Point being, you are not "churning" the SSD. That is, you are not doing a great deal of modifications/moves/deletions/etc. that would potentially rewrite over the same sectors many times. So you are essentially only going to generate a very small number of writes per sector and that's what really matters.
Assuming you are not completely filling up the SSD, there should be sufficient free space for those hot spots(such as buffers/swap) which are being churned to minimize wear through wear leveling algorithms.
(Indexes might be another matter. As clustered indexes in many DBs involve alot of modifications as data is inserted. Usually when doing large isnerts in a data warehouse environment, you turn off indexes during bulk import then update them after.)
Solution 5:
This is no issue.
First of all, SSDs have greatly improved during the last years. Overprovisioning and wear levelling (and to a small amount, the TRIM command, though not applicable in your case) have made them quite suitable as heavy-duty, general-purpose disks. I am not using anything but SSD on my development PC (which regularly does a lot of compiling) without even coming anywhere near the erase cycle count.
Further, this statement:
SSDs do not like massive continuous writes, and that it tends to damage them
is outright wrong. The opposite is the case, frequent small writes, if anything, may cause damage to SSDs.
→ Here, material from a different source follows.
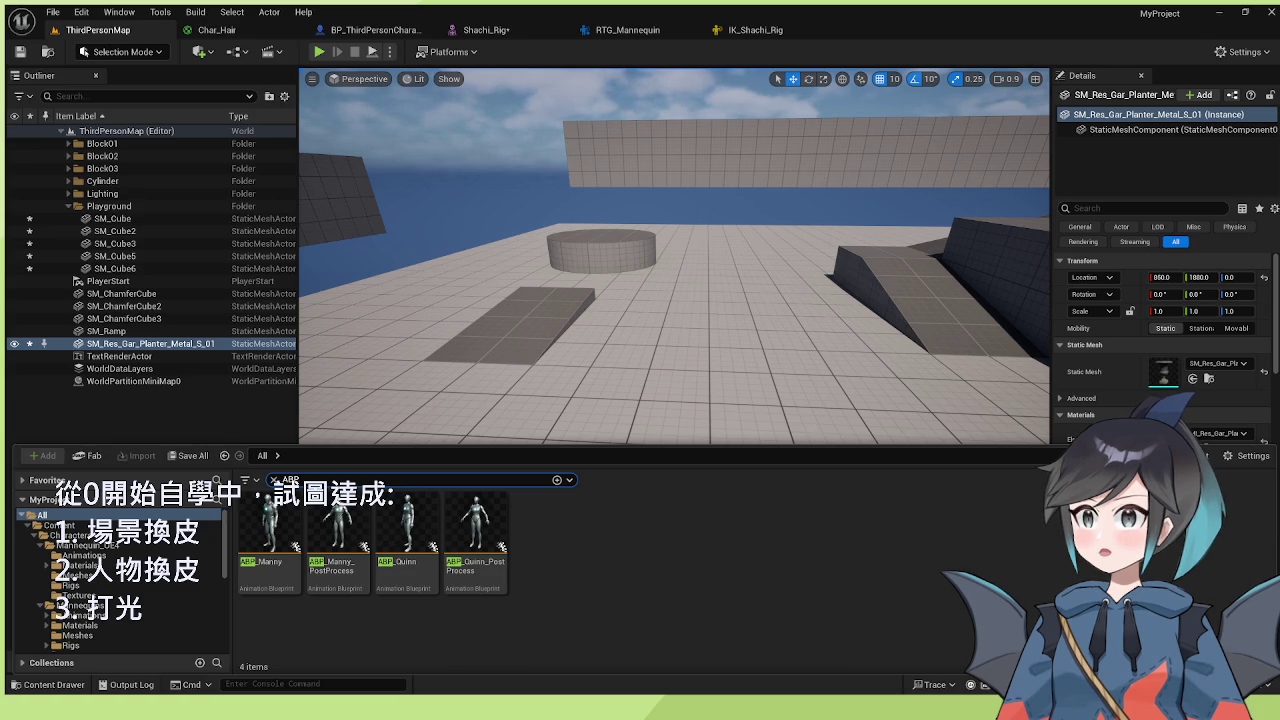
click(630, 30)
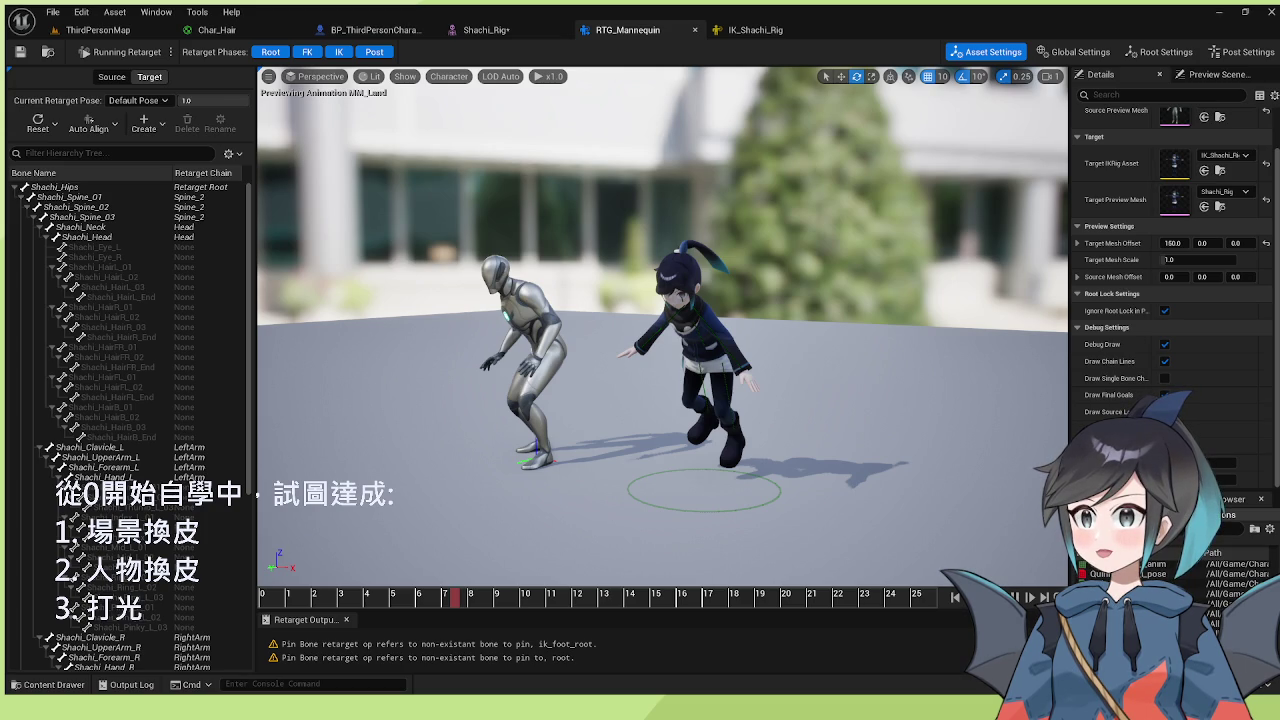
click(98, 29)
Unlike traditional hard disks, SSDs (or rather the NAND-based flash inside) are physically organized in large blocks which logically contain several sectors. A typical block size is 512kB whereas sectors (which is the unit that the filesystem uses) are traditionally 1kB (different values are possible, two decades ago 512B was common).
Three things can be done with a 512kB-block. It can be read from, part of it or all can be programmed (= written to), and the whole of it can be erased. Erasing is what's problematic because there is a limited numbers of erase cycles, and you can only erase a complete block.
Therefore, large writes are very SSD-friendly whereas small writes are not.
In the case of small writes, the controller must read a block in, modify the copy, erase a different block, and program it. Without caching, in the very worst possible case, you would need to erase 512.000 blocks to write 512 kilobytes. In the best possible case (large, continuous write) you need to do exactly 1 erase.
Doing an import into a MySQL database is much different from doing many separate insert queries. The engine is able to collapse a lot of writes (both data and indices) together and needs not sync between each pair of inserts. This amounts to a much more SSD-friendly write pattern.